Efforts by two children’s health care practices to promote early childhood literacy got shots in the arm this month when a program spearheaded by United Way of Pitt County delivered several boxes of books to each.
Books from Birth made a stop East Carolina University Pediatrics on Wednesday and Pirate Pediatrics last week to support their Reach out and Read efforts. Reach out and Read gives a book to children from 6 months to 5 years old during every regular check-up. Caregivers at the offices also encourage families to read aloud together and offers guidance on how to read aloud.
“That’s a really important part of Reach out and Read that I think is worth emphasizing,” said Melissa Adamson of the United Way. “You don’t want to read it like you’re reading instructions. You want to read it with enthusiasm with emphasis on specific words. Through that modeling and teaching the families how to read aloud, they can do it in their home.”
The books that Adamson delivered were from Dolly Parton’s Imagination Library collection. The Books From Birth: Early Literacy Coalition of ENC program, initiated and backed by United Way, is partnering with Imagination Library to deliver the books to every child in Pitt County younger than 5.
ECU Pediatrics has provided books to about 1,400 children in the past year, Amber Davis, a medical social worker at the practice, said.
“Our population that we serve at ECU Pediatrics is largely a Medicaid population, some of our families are lower income,” Davis said. “We are different than a private practice in that we are more community based.”
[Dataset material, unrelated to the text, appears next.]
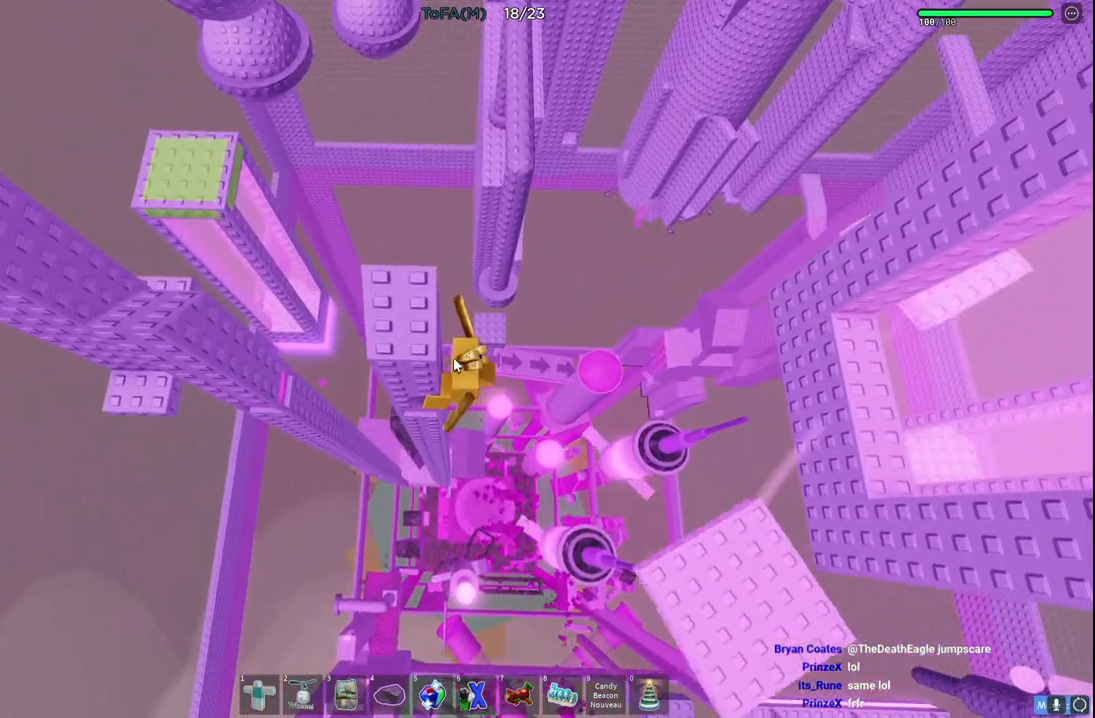
{"keys": ["d", "w"], "events": [[217, "d", "down"], [233, "shift", "down"], [300, "space", "down"], [433, "shift", "up"], [467, "space", "up"], [500, "w", "down"]]}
Most families are receptive to receiving the book, Davis said. Care providers instruct the parents on how to read the book and discuss the amount of time they should invest in reading.
“We feel that it’s an asset to be able to give to some of our families who may not have the resources to pay for that resource for their children,” she said, adding that every child gets a book, no matter their income level.
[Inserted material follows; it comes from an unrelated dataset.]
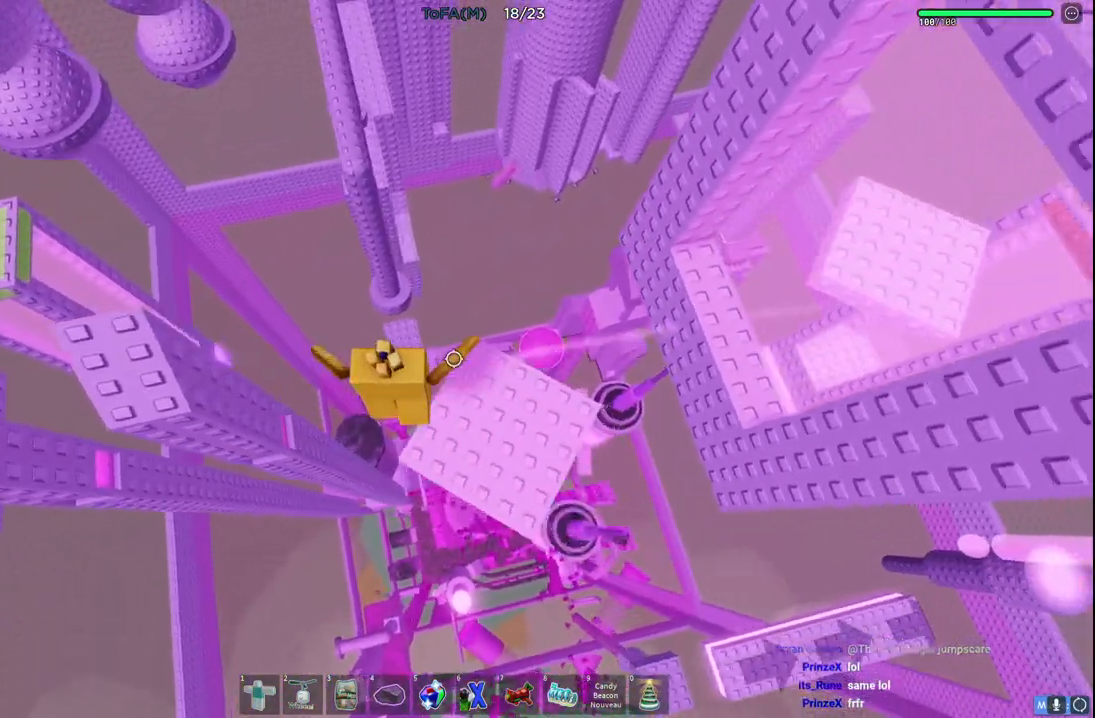
{"keys": [], "events": [[150, "d", "up"], [183, "w", "up"]]}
The medical facility has books in the waiting room, sends children home with the books, and Davis said she also keeps books in her office to give to children. Sometimes the book she gives may be the only book the child has, Davis said.
Davis said reading to children, improves their cognitive skills, communication, motor skills and problem solving. The first 2,000 days of a child’s life are a crucial time for brain development, she said. Reading prepares a child so that when they start school they have a basic understanding of letters, sounds, how to read and turning pages in a book, Davis said.
Jessica Ogus received a book to take home on Wednesday during a checkup for her 21-month-old daughter. Ogus said she also is signed up to receive books from Imagination Library — which sends families age-appropriate books for every child in the mail once a month. She thinks it’s great that health care providers at ECU Pediatric stress the importance of reading and provide books.
“It reassures me that the reading I am doing is the right thing and it’s good for her and helping her grow mentally,” Ogus said. “Her mind and imagination is growing as a I read.”
Reading is a habit in the family’s home, she said.
“When I was little, I remember reading and it would take me away ... all different kinds of adventures,” Ogus said. “I think kids these days are so involved in technology that they don’t get read to enough. I try to read to her as much as I can.”
Taylor Gossett, an operations manager at Pirate Pediatrics, said that practice has been a part of the program since it opened in 2012. He said that as of December 2016, the office has distributed 7,391 books to patients.
Reach out and Read ships the books to the medical practices, and the books are distributed to children based on their age. The volumes from Imagination Library will stock the waiting rooms and provide additional books for distribution.
When parents take their child for a checkup, they fill out a developmental questionnaire and are taught that reading is a part of health and wellness, Roseann Henslee, pediatric nurse practitioner at Pediatric Pirates, said.
“It helps their development and the bonding between the parent and the child,” Gossett said. “It’s fun. The parents get excited. The kids get excited when they come in and you hand them that book.”